General Lab Information

Computation and Data-Driven Discovery (C3D) Projects

Replicating Machine Learning Experiments in Materials Sciences

To harness the benefits of new-generation machine learning (ML) algorithms in materials informatics and broaden the path of accelerated discovery, it is necessary to understand their limits and establish transparency in how results are obtained. Better ways to explain results obtained with ML will improve reproducibility of results in materials science, boosting confidence in the ability of those methods to predict new candidates for experimentation. Transparency and reproducibility are important aspects of validation for ML models that are not fully understood and are applied across the board independently of the application domain. Understanding the limits of computational reproducibility when dealing with complex mathematical models, such as ML, exceeds making scientific code, training data, and hyperparameters accessible. Machine learning methods present specific challenges in reproducibility related to building models, the effects of random seeds, and choice of platforms and execution environments.

This experiment investigates the reproducibility of previously published results by one of the study’s co-author (Supervised Machine-Learning-Based Determination of Three-Dimensional Structure of Metallic Nanoparticles, 2017. DOI: 10.1021/acs.jpclett.7b02364). This work examines reproducibility across ML platforms and the influence of random factors in two types of widely used regression models: 1) Gradient-Boosted Trees (GBT), an efficient machine learning model that ensembles a set of decision trees and 2) multilayer perceptron (MLP), a classic fully connected neural network. These models have shown the highest performance in original results.

figure 1

Figure 1: Schematic for applying machine learning to guide high-throughput experiments.

In materials science, ML methods are used increasingly to predict the relationship between atomic structures and materials properties and provide guidance to experimentalists for suggesting potentially useful combinations. In previously published results, ML models were used to predict coordination numbers (CN), known to characterize the size and three-dimensional shape of nanoparticles. Training sets are built using computational data produced from ab initio methods.
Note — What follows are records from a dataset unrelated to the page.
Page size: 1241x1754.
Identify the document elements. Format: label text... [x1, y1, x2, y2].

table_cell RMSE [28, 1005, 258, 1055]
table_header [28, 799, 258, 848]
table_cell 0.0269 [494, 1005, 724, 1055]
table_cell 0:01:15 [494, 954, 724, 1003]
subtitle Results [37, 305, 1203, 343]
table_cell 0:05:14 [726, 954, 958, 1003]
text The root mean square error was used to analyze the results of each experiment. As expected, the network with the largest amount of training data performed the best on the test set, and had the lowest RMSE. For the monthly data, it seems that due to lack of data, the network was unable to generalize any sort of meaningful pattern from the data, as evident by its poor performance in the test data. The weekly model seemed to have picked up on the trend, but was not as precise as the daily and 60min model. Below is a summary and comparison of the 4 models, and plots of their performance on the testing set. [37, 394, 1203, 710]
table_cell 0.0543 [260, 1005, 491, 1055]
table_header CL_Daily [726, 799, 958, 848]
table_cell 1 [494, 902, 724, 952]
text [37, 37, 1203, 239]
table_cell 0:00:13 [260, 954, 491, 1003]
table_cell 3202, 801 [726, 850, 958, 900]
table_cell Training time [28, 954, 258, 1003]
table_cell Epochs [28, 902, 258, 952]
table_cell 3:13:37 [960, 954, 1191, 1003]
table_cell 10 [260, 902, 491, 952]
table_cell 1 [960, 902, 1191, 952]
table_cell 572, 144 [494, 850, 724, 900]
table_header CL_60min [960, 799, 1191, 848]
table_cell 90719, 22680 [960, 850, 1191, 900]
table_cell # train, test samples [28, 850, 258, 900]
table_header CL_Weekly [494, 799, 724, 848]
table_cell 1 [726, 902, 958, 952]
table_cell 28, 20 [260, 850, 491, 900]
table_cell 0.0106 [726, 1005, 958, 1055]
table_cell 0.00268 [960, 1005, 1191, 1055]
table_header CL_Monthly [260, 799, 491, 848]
The model then can be used on experimental spectra to determine the properties of experimental particles. In the experimental process, X-ray absorption near edge structure (XANES) spectra are measured, and CN are calculated. The computational approach calculates XANES spectra and CN from computational structures. After validation, computational XANES spectra and CNs are used to train the model. Predicted CN are compared to calculated CN to validate the model. In the ML approach, the trained model can be used with large amounts of experimental spectra pouring out of high-throughput detectors to predict expected CN during the course of an experiment (Figure 1).

For the CN prediction task, the influence of one random factor at a time is measured by fixing all the hyperparameters and other random factors (with the appropriate random seeds) and freeing the factor under consideration. For MLP, different data orders are investigated using stochastic gradient descent to iteratively optimize the loss function and the different weight initializations. For GBT, the influence of random feature selections and that of data selections are studied. The models are trained five times for each case to obtain an accuracy number on the test data (Table 1 reflects some results).

Table 1

Table 1. Results of replicating the Coordination Number prediction task with various random factors.

Coefficient of Variation (CV), also known as Relative Standard Deviation, and Mean Absolute Difference (MAD) are the metrics used for the dispersion of accuracy numbers. As these metrics show, GBT appears more robust than MLP, i.e., with a certain amount of randomness, the accuracy of GBT is more consistent than MLP. Yet in the literature, results showing the best performance usually are the ones reported—regardless of its robustness.

Typically, training an ML model multiple times, even with the same data set, does not produce the same model as different training and testing errors are produced with each run. A second set of errors, referring to transfer learning or domain adaptation, will draw more attention from ML researchers. This experiment shows that the first class of errors should not be ignored by practitioners and scientists interested in the practical application of these models for their domain science.


Pouchard, L., Y. Lin, and H. van Dam, “Replicating Machine Learning Experiments in Materials Sciences,” ParCo Symposium 2019, DOI: 10.3233/APC200105.